[[ Data for the task open ]]

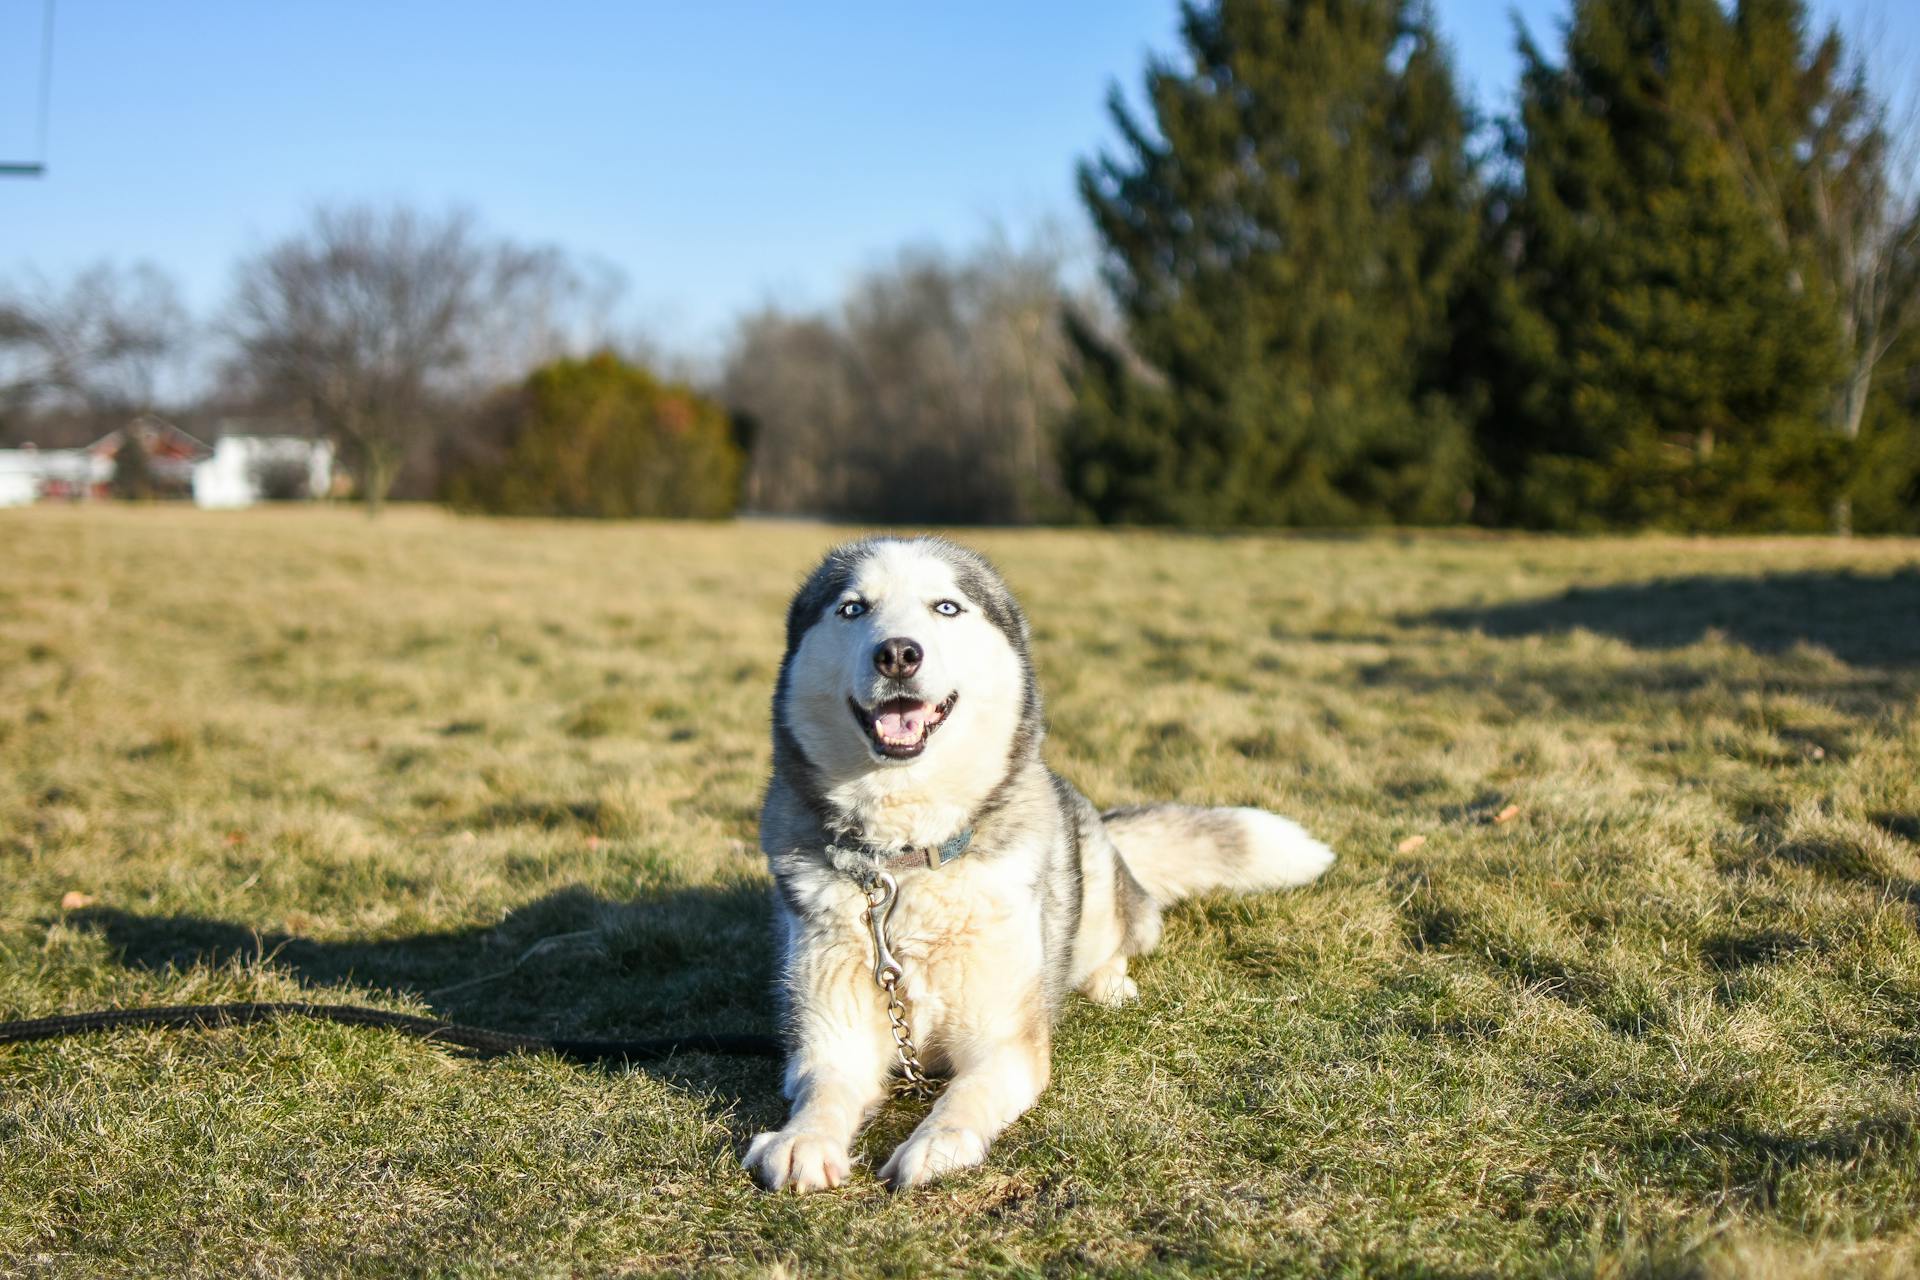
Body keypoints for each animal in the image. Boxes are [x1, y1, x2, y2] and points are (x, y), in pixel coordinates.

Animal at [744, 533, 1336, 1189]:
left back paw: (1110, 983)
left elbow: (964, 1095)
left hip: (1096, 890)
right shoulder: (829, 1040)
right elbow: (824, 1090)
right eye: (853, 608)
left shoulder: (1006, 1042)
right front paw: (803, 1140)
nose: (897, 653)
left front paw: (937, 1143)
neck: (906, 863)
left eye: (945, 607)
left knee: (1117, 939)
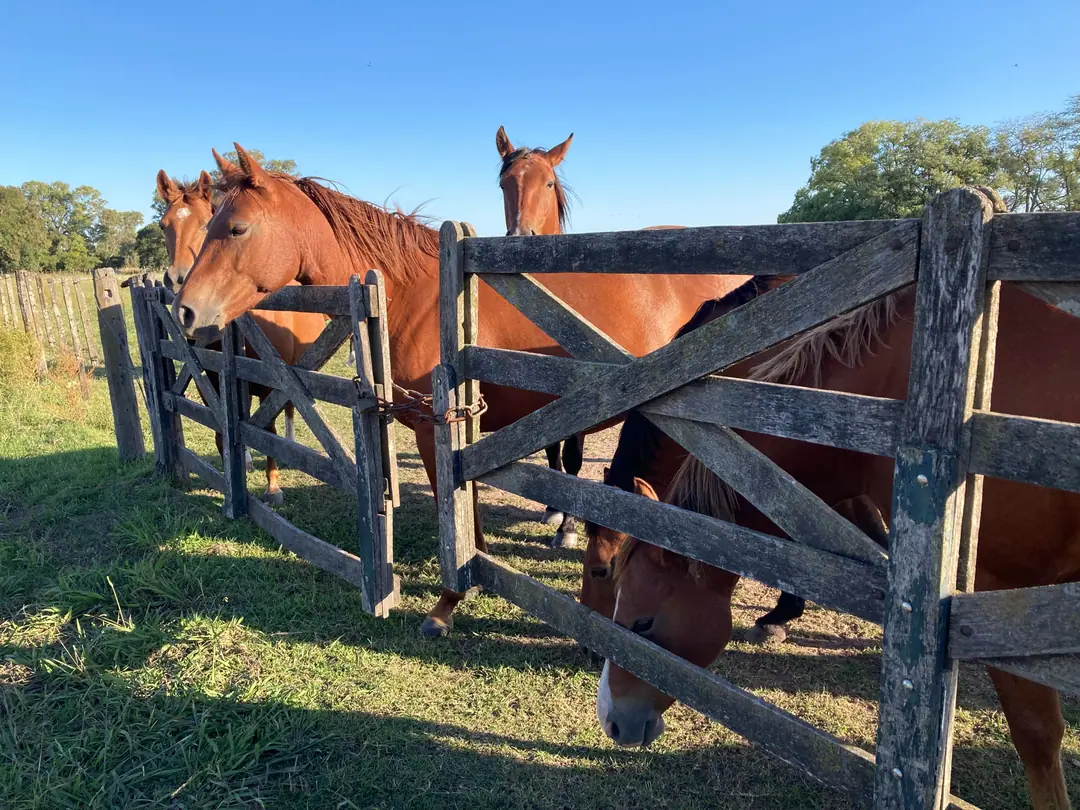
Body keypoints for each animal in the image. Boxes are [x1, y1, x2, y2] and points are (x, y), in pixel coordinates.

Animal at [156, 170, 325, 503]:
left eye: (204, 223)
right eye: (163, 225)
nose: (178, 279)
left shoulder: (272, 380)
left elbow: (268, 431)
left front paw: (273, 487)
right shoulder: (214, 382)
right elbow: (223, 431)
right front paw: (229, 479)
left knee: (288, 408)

[[ Data for the task closed ]]
[[ Data for the task open ]]

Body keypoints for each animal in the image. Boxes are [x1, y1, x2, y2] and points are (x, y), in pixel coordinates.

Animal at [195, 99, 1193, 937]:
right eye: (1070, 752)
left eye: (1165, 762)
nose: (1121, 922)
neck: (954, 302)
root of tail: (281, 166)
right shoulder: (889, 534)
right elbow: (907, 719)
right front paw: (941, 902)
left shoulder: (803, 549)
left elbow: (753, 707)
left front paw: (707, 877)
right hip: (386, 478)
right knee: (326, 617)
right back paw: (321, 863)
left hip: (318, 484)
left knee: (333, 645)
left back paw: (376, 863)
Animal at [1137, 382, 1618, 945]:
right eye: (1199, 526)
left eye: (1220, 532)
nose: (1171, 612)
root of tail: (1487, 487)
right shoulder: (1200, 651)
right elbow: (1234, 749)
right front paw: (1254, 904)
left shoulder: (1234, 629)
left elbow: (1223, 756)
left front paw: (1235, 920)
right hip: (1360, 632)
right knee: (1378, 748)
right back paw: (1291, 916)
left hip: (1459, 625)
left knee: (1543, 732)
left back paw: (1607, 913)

[[ Data for the task closed ]]
[[ Data for the task open ]]

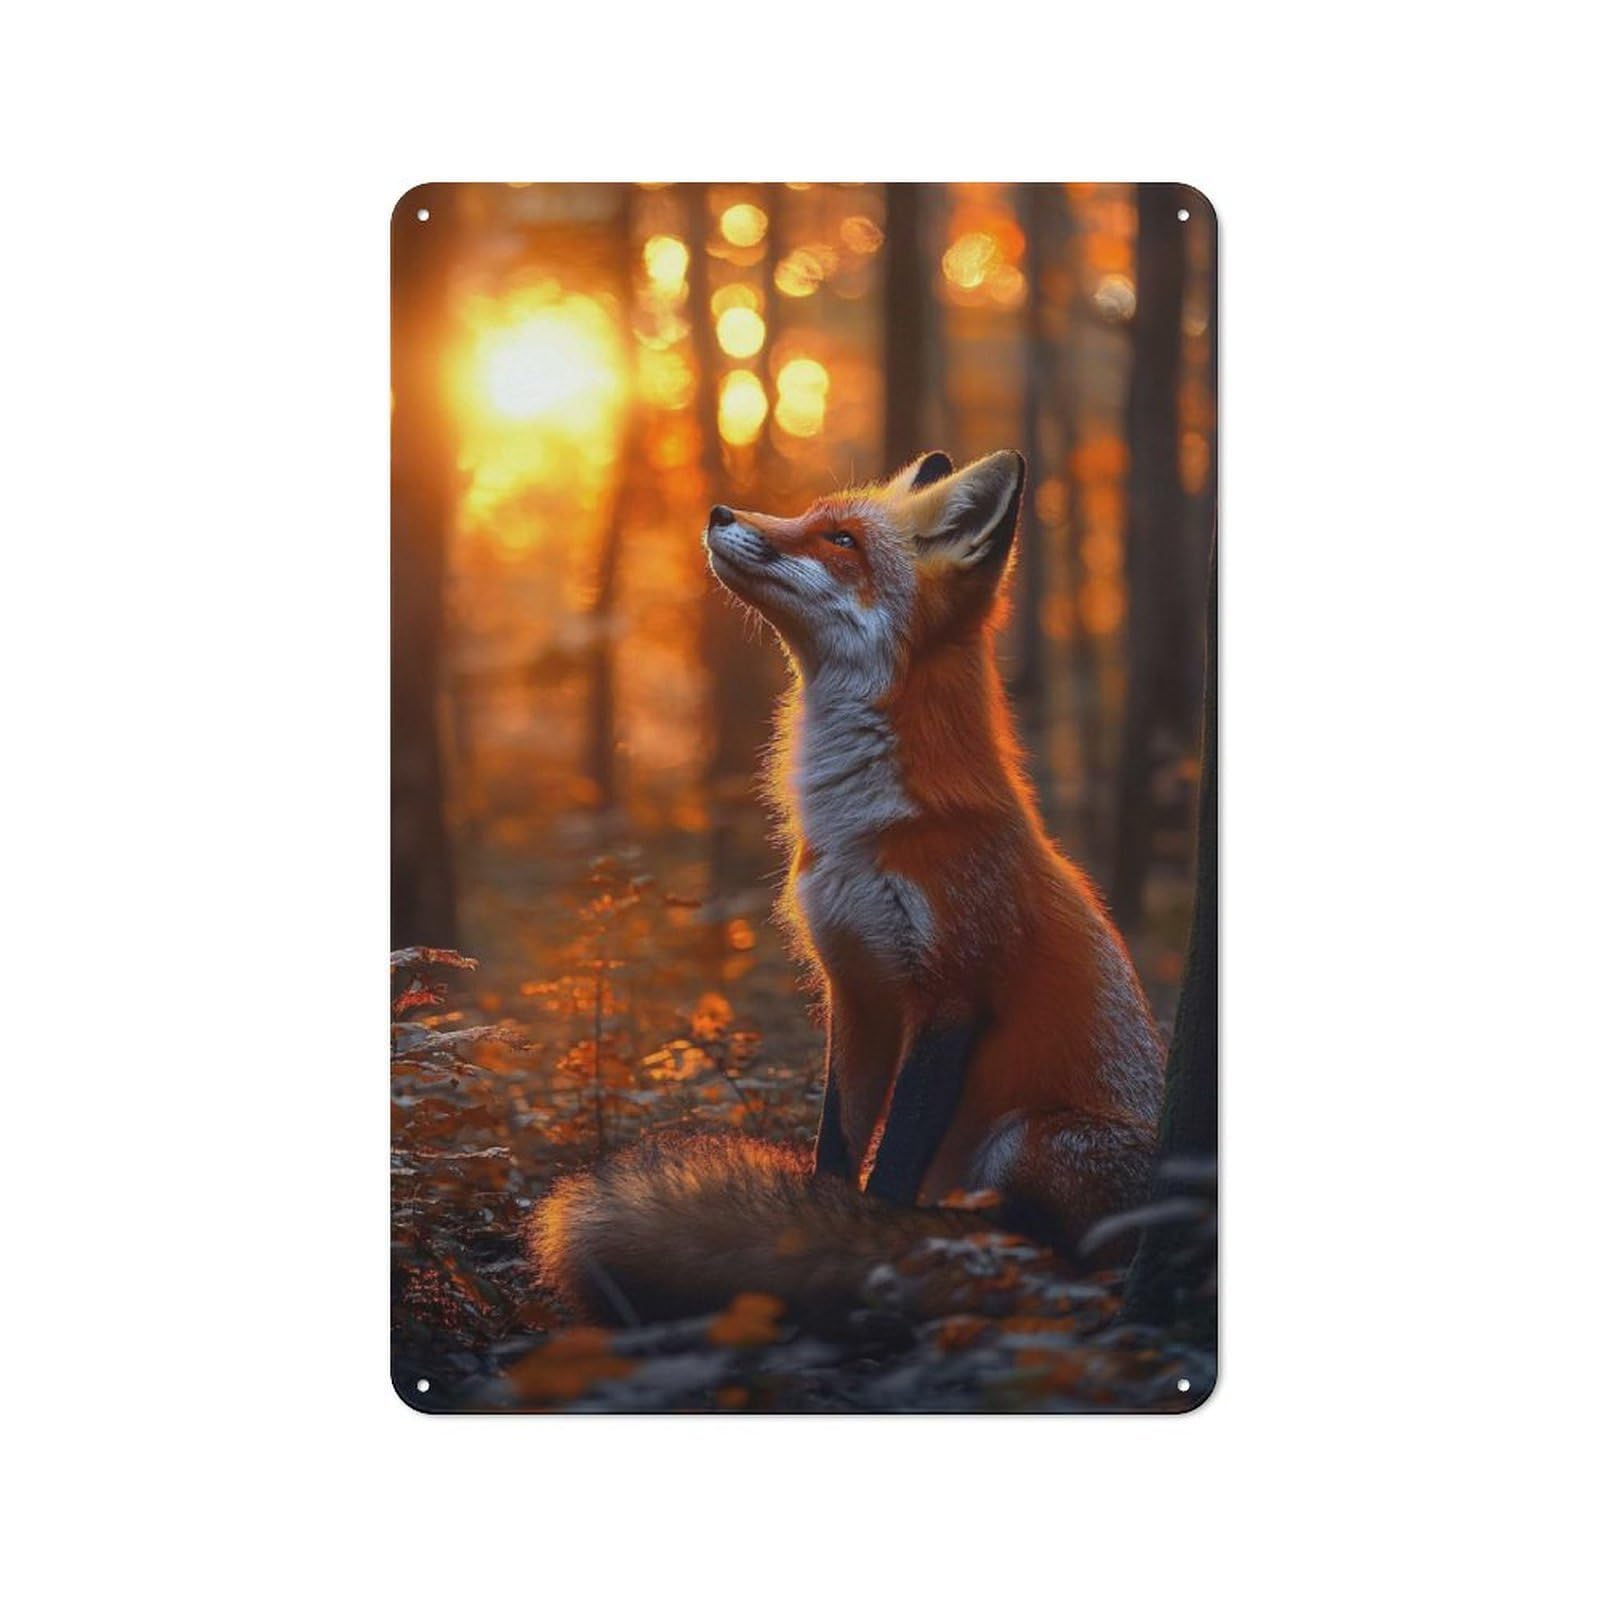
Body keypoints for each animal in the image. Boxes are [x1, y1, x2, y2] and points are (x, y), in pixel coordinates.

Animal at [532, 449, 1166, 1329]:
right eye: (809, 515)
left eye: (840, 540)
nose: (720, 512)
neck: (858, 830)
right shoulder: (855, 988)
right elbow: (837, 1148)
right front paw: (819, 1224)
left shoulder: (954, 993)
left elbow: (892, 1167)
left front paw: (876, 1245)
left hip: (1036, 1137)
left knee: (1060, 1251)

[[ Data for the task closed ]]

* **What is expected**
Wherever a line holds the word "front", copy that line out of the entries above.

* **Exercise solution**
right front paw: (803, 1140)
left front paw: (937, 1143)
left front paw: (273, 487)
right front paw: (229, 479)
right front paw: (941, 902)
left front paw: (707, 877)
right front paw: (1254, 904)
left front paw: (1235, 920)
right front paw: (819, 1224)
left front paw: (876, 1245)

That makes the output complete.